There is another round of ceasefire from September 1 on Eastern Ukraine. Is this somehow different from the previous “ceasefires”, or how do you read this agreement? Read few comments.
Taras Kuzio, Research Associate, Centre for Political and Regional Studies, Canadian Institute for Ukrainian Studies, University of Alberta
The only difference from Minsk 1 and 2 is that Putin is running out of options as his plans for a New Russia completely failed when Ukraine’s Russophones did not support the project. Indeed, far more Russian speakers are fighting for the Ukrainian side than the separatist because this is not an ethnic “civil war” but a clash of civilisations between those who have a Soviet identity and want to remain within the Russkij Mir and those who do not and wish to join Europe. Sanctions and low oil prices are also hurting Russia.
At the same time the new agreement will not impact upon Putins overall strategic goals no matter how unrealistic they are. Russian officers run an invasion force that controls the separatists and refuses to withdraw, refuses to free all Ukrainian prisoners, return the frontier to Ukrainian control or permit local elections in October to be held. The new agreement will not implement these 4 aspects of Minsk-2.

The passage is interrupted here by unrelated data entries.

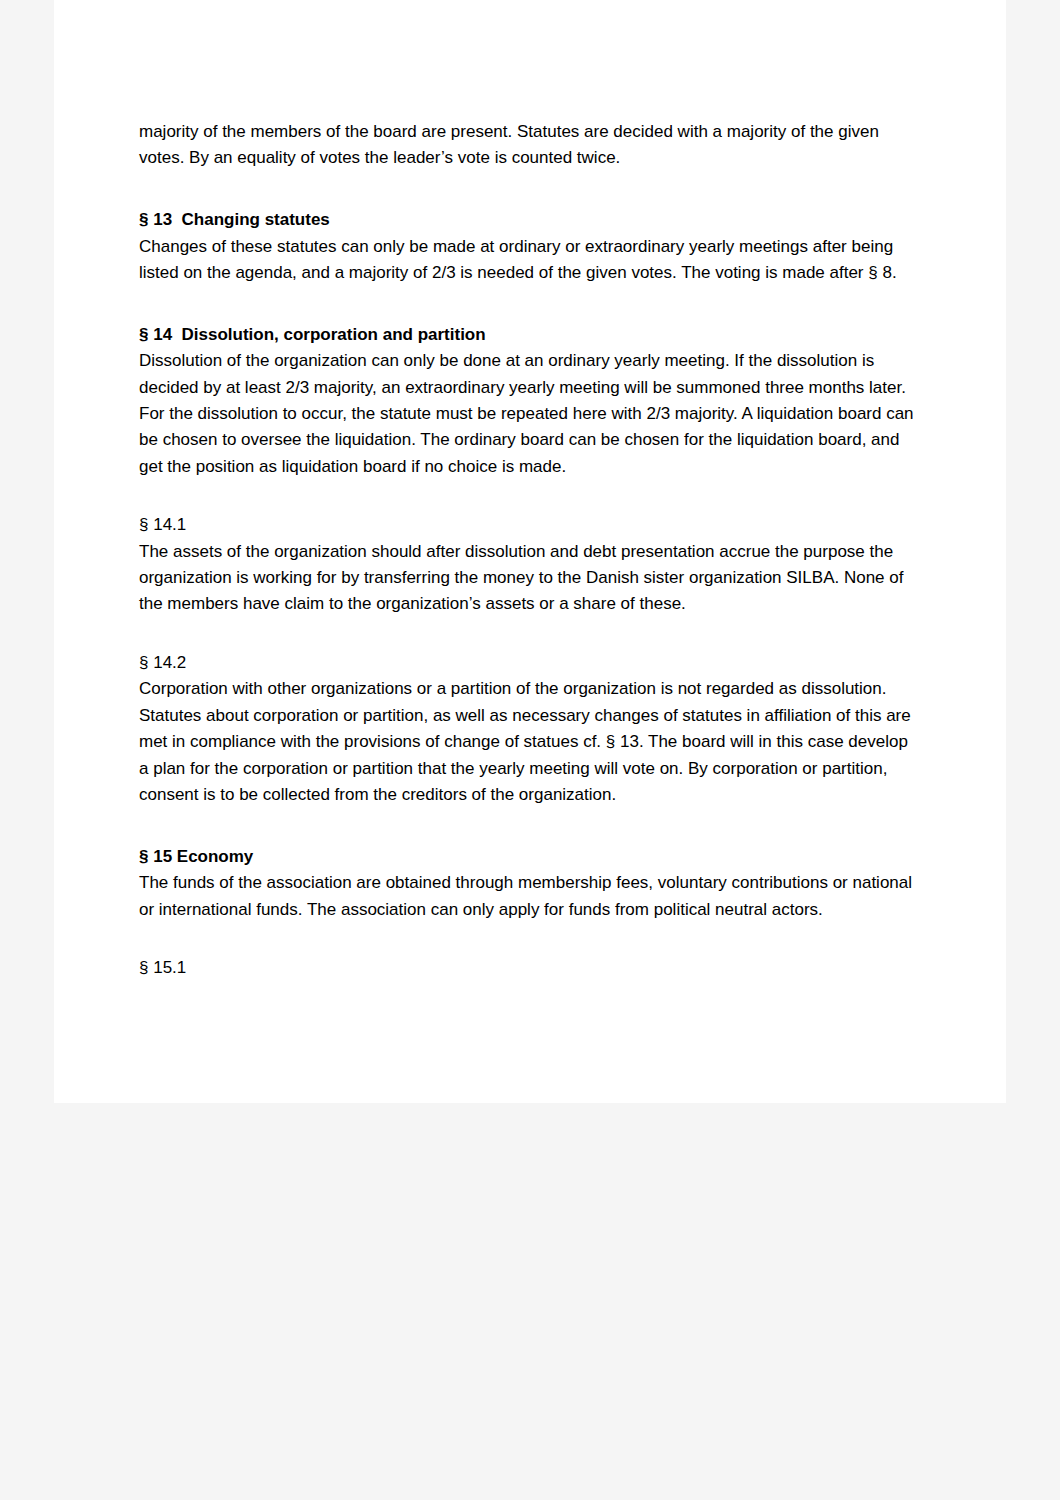majority of the members of the board are present. Statutes are decided with a majority of the given votes. By an equality of votes the leader’s vote is counted twice.
§ 13 Changing statutes
Changes of these statutes can only be made at ordinary or extraordinary yearly meetings after being listed on the agenda, and a majority of 2/3 is needed of the given votes. The voting is made after § 8.
§ 14 Dissolution, corporation and partition
Dissolution of the organization can only be done at an ordinary yearly meeting. If the dissolution is decided by at least 2/3 majority, an extraordinary yearly meeting will be summoned three months later. For the dissolution to occur, the statute must be repeated here with 2/3 majority. A liquidation board can be chosen to oversee the liquidation. The ordinary board can be chosen for the liquidation board, and get the position as liquidation board if no choice is made.
§ 14.1
The assets of the organization should after dissolution and debt presentation accrue the purpose the organization is working for by transferring the money to the Danish sister organization SILBA. None of the members have claim to the organization’s assets or a share of these.
§ 14.2
Corporation with other organizations or a partition of the organization is not regarded as dissolution. Statutes about corporation or partition, as well as necessary changes of statutes in affiliation of this are met in compliance with the provisions of change of statues cf. § 13. The board will in this case develop a plan for the corporation or partition that the yearly meeting will vote on. By corporation or partition, consent is to be collected from the creditors of the organization.
§ 15 Economy
The funds of the association are obtained through membership fees, voluntary contributions or national or international funds. The association can only apply for funds from political neutral actors.
§ 15.1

Russia’s unrealistic demands include regime change in Kyiv and the installation of a “Ukrainian Kadyrov” ruling a “Bosnianised” federal state completely within the Russkii Mir. Three factors make this unrealistic. First, the annexation of the Crimea is viewed as a stab in the back. Second, the invasion of eastern Ukraine mobilised Russian speaking patriotism and galvanised overall Ukrainian European national identity; in other words reducing the numbers supporting a Little Russian Identity within the Russkij Mir. Third, Ukrainian views today of Russia and Putin are very poor and support for EU and NATO membership is very high; in fact support for the latter is higher than in Slovenia, Hungary and Latvia when they joined in 2004.
The EU wants quick fixes to the crisis so that the problem will go away. But it will not go away as long as Putin is alive and as long as he is alive there will be war in the Donbas and occupation of the Crimea. If he reneged on either of these or both he would be finished and his regime would collapse.
Stephen Bittner, Professor of History, Sonoma State University
No. I wouldn’t put too much stock in renewed ceasefires. It’s not clear what they’ve accomplished in the past, except to allow Putin to claim he is trying to stop the bloodshed. The facts on the ground, of course, are very different. We hear separatist leaders speaking about fighters among their ranks form Mariupol, and about the necessity of “liberating” the port city. This does not bode well for any cessation of hostilities.
Orysia Lutsevych, Manager, Ukraine Forum, Chatham House
This agreement is a tactical ceasefire. This is not a peace agreement. Both sides of the conflict are moving further away from its resolution. By declaring local ‘elections’ on 18 October separatists de facto violate Minsk agreement. As Russia continues its supply and military support, the escalation will most likely resume as the separatists will try to get more territory before their local ‘elections’.
Sean Roberts, Lecturer in International Relations and Politics, University of Portsmouth
From one perspective, the micro conditions on the ground have changed. Both sides have routinely violated the terms of the Minsk II cease fire agreement brokered in February 2015. Recent OSCE Special Monitoring Mission (SMM) reports on the ground in and around the break-away Donetsk People’s Republic (DPR) and the Luhansk People’s Republic (LPR) show a deteriorating situation, including increasing use of heavily artillery and multiple launch rocket systems by both sides.
However, when viewed from the larger, macro perspective nothing has changed. The ceasefire remains shaky at best, although seasonal factors may account for the summer’s spike in fighting. The real problem is that the conflict appears to be in a situation of ‘punctuated equilibrium’ – periods of hot and cold conflict, but without any obvious way to resolve the crisis. Neither Russia or the West can back away from Ukraine, without facing serious repercussions, so unless there is a significant shift in circumstances (internal political changes in Ukraine or Russia, a change in US thinking, etc.) the conflict will likely flare up again. In the meantime, Ukraine and the EU need to ensure uninterrupted gas supply during winter months, and this may partly explain the timing of the new agreement.